**Exercise brief:**
The required result is a line count: how many lines in this data hold the word "Engel". Give only that.

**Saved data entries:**
▶

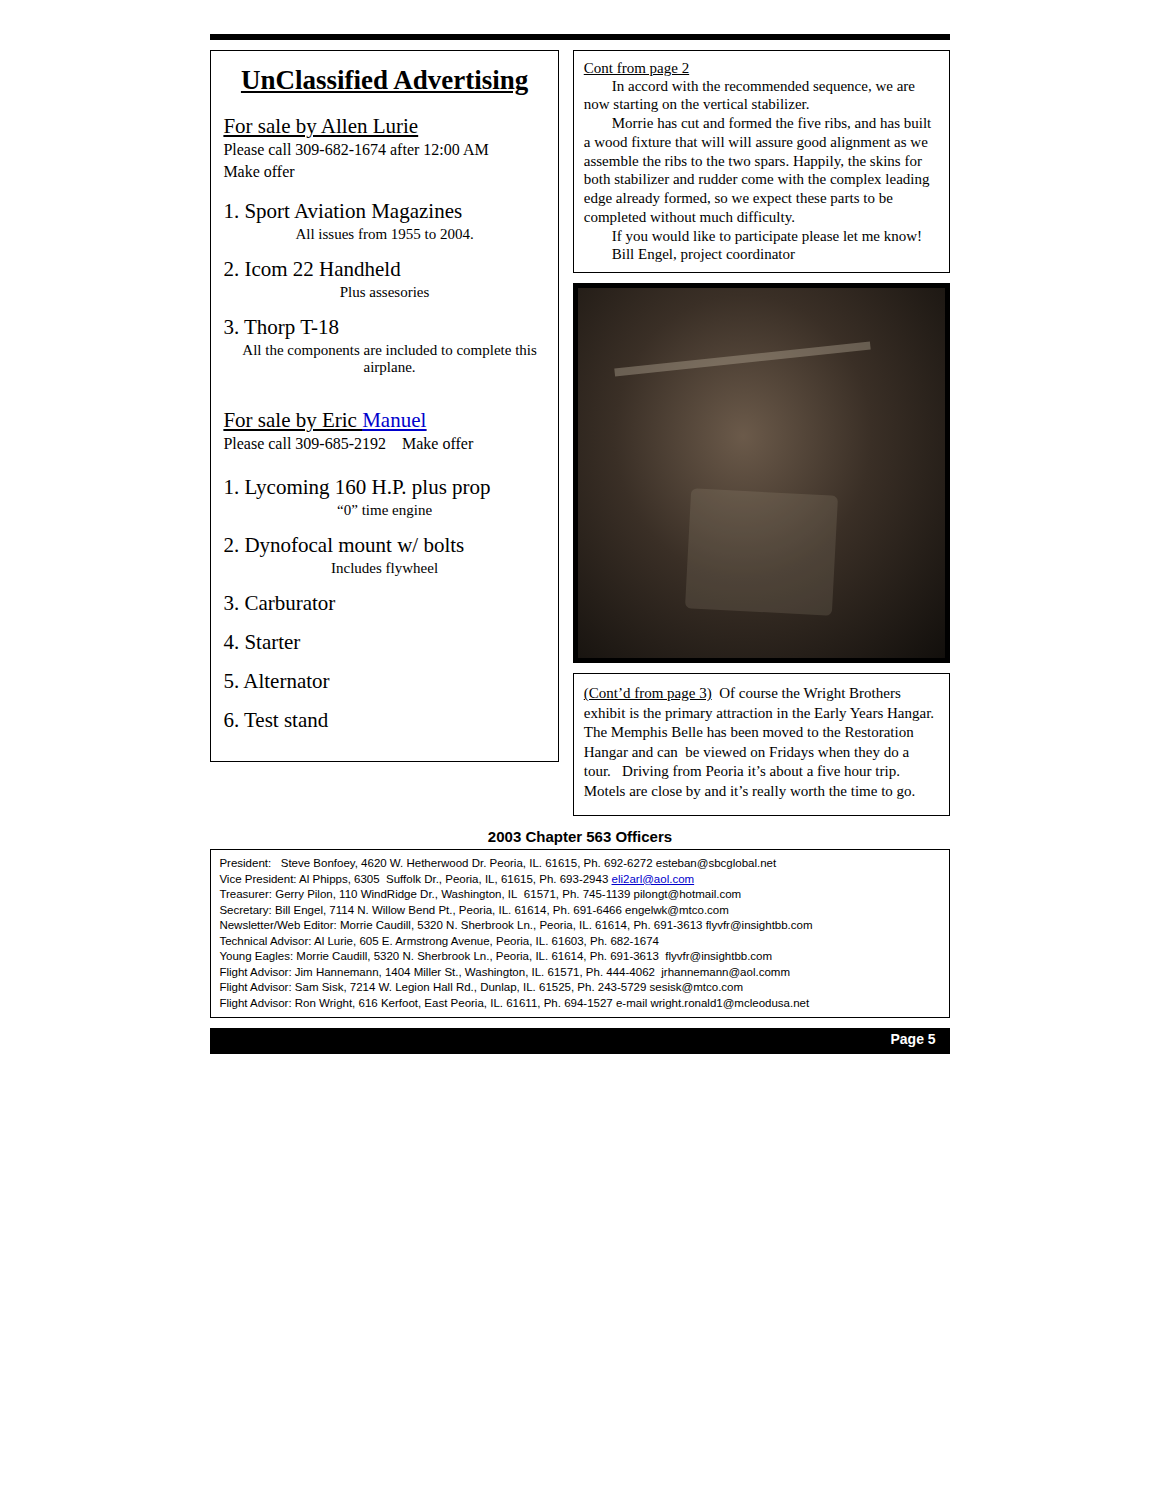UnClassified Advertising
For sale by Allen Lurie
Please call 309-682-1674 after 12:00 AM
Make offer
1. Sport Aviation Magazines All issues from 1955 to 2004.
2. Icom 22 Handheld Plus assesories
3. Thorp T-18 All the components are included to complete this airplane.
For sale by Eric Manuel
Please call 309-685-2192 Make offer
1. Lycoming 160 H.P. plus prop “0” time engine
2. Dynofocal mount w/ bolts Includes flywheel
3. Carburator
4. Starter
5. Alternator
6. Test stand
Cont from page 2
In accord with the recommended sequence, we are now starting on the vertical stabilizer.
Morrie has cut and formed the five ribs, and has built a wood fixture that will will assure good alignment as we assemble the ribs to the two spars. Happily, the skins for both stabilizer and rudder come with the complex leading edge already formed, so we expect these parts to be completed without much difficulty.
If you would like to participate please let me know!
Bill Engel, project coordinator
(Cont’d from page 3) Of course the Wright Brothers exhibit is the primary attraction in the Early Years Hangar. The Memphis Belle has been moved to the Restoration Hangar and can be viewed on Fridays when they do a tour. Driving from Peoria it’s about a five hour trip. Motels are close by and it’s really worth the time to go.
2003 Chapter 563 Officers
President: Steve Bonfoey, 4620 W. Hetherwood Dr. Peoria, IL. 61615, Ph. 692-6272 esteban@sbcglobal.net
Vice President: Al Phipps, 6305 Suffolk Dr., Peoria, IL, 61615, Ph. 693-2943 eli2arl@aol.com
Treasurer: Gerry Pilon, 110 WindRidge Dr., Washington, IL 61571, Ph. 745-1139 pilongt@hotmail.com
Secretary: Bill Engel, 7114 N. Willow Bend Pt., Peoria, IL. 61614, Ph. 691-6466 engelwk@mtco.com
Newsletter/Web Editor: Morrie Caudill, 5320 N. Sherbrook Ln., Peoria, IL. 61614, Ph. 691-3613 flyvfr@insightbb.com
Technical Advisor: Al Lurie, 605 E. Armstrong Avenue, Peoria, IL. 61603, Ph. 682-1674
Young Eagles: Morrie Caudill, 5320 N. Sherbrook Ln., Peoria, IL. 61614, Ph. 691-3613 flyvfr@insightbb.com
Flight Advisor: Jim Hannemann, 1404 Miller St., Washington, IL. 61571, Ph. 444-4062 jrhannemann@aol.comm
Flight Advisor: Sam Sisk, 7214 W. Legion Hall Rd., Dunlap, IL. 61525, Ph. 243-5729 sesisk@mtco.com
Flight Advisor: Ron Wright, 616 Kerfoot, East Peoria, IL. 61611, Ph. 694-1527 e-mail wright.ronald1@mcleodusa.net
Page 5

◀

**Task solution:**
2